*** Opening Passage to read ***
Why put Rust in our Python Monitoring agent?

Prior to adding Python performance monitoring, we'd written monitoring agents for Ruby and Elixir. Our Ruby and Elixir agents had duplicated much of their code between them, and we didn't want to add a third copy of the agent-plumbing code. The overlapping code included things like JSON payload format, SQL statement parsing, temporary data storage and compaction, and a number of internal business logic components.

This plumbing code is about 80% of the agent code! Only 20% is the actual instrumentation of application code.

So, starting with Python, our goal became "how do we prevent more duplication". In order to do that, we decided to split the agent into two components. A language agent and a core agent. The language agent is the Python component, and the core agent is a standalone executable that contains most of the shared logic.

Features we looked for

Hard to write buggy or crashing software

The executable we distribute will be running on servers we have no access to. It should never crash, or affect other processes on the system. Similarly, it's more difficult to upgrade, since it requires customer action.

Embeddable as an in-process native extension

The executable we want to build needed to be standalone. But, if the language we pick allows for linking as a Python, Ruby, or Elixir native extension, then we could shift even more of the common logic into shared code outside of the language agent. Most notably, we can reuse data-type definitions between the core agent, and the language agent processes for communication.

This isn't something that was wanted for the first version, but we wanted to leave our options open.

Efficient

Overhead in our agents is something we always care about. If the language we pick allows tight control over memory and CPU usage, that is for the best. Every compiled language in the list gave enough flexibility with this point, so it wasn't a useful differentiator to help us pick.

The Language Options

Since the executable needed to be pre-built and downloadable as a binary on many host environments, we were immediately limited to compiled languages. That requirement quickly tossed out languages that we were already familiar with: Ruby, Elixir, and Java. Their requirement of a runtime made distribution a difficult proposition.
*** Closing Passage to read ***
*** Opening Data block ***
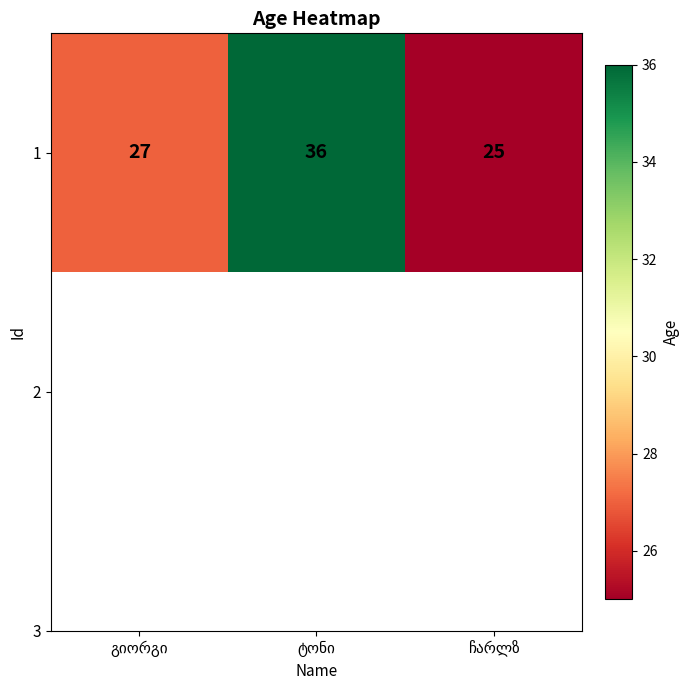

The value at გიორგი is 48. True or false?

False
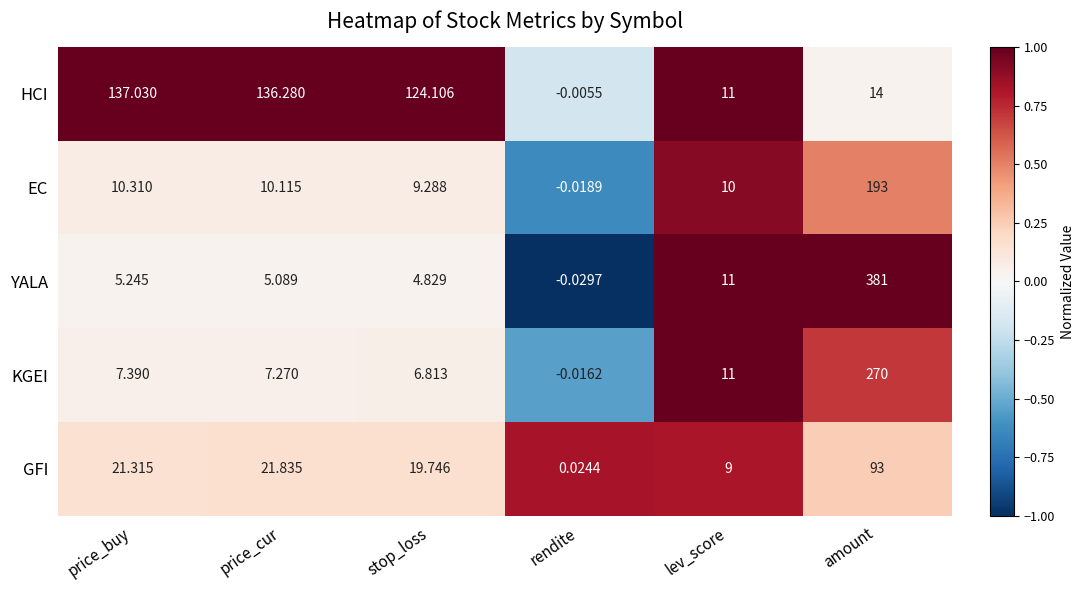

At which category is the sum across all series the highest?

amount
*** Closing Data block ***
Please answer each question below from the text above on adding Rust to the Python monitoring agent.
(a) What percentage of the agent code is plumbing code?
(b) What two components was the agent split into?
(c) Which familiar languages were ruled out because they need a runtime?

§ **Exercise solution**
(a) About 80%.
(b) A language agent and a core agent.
(c) Ruby, Elixir, and Java.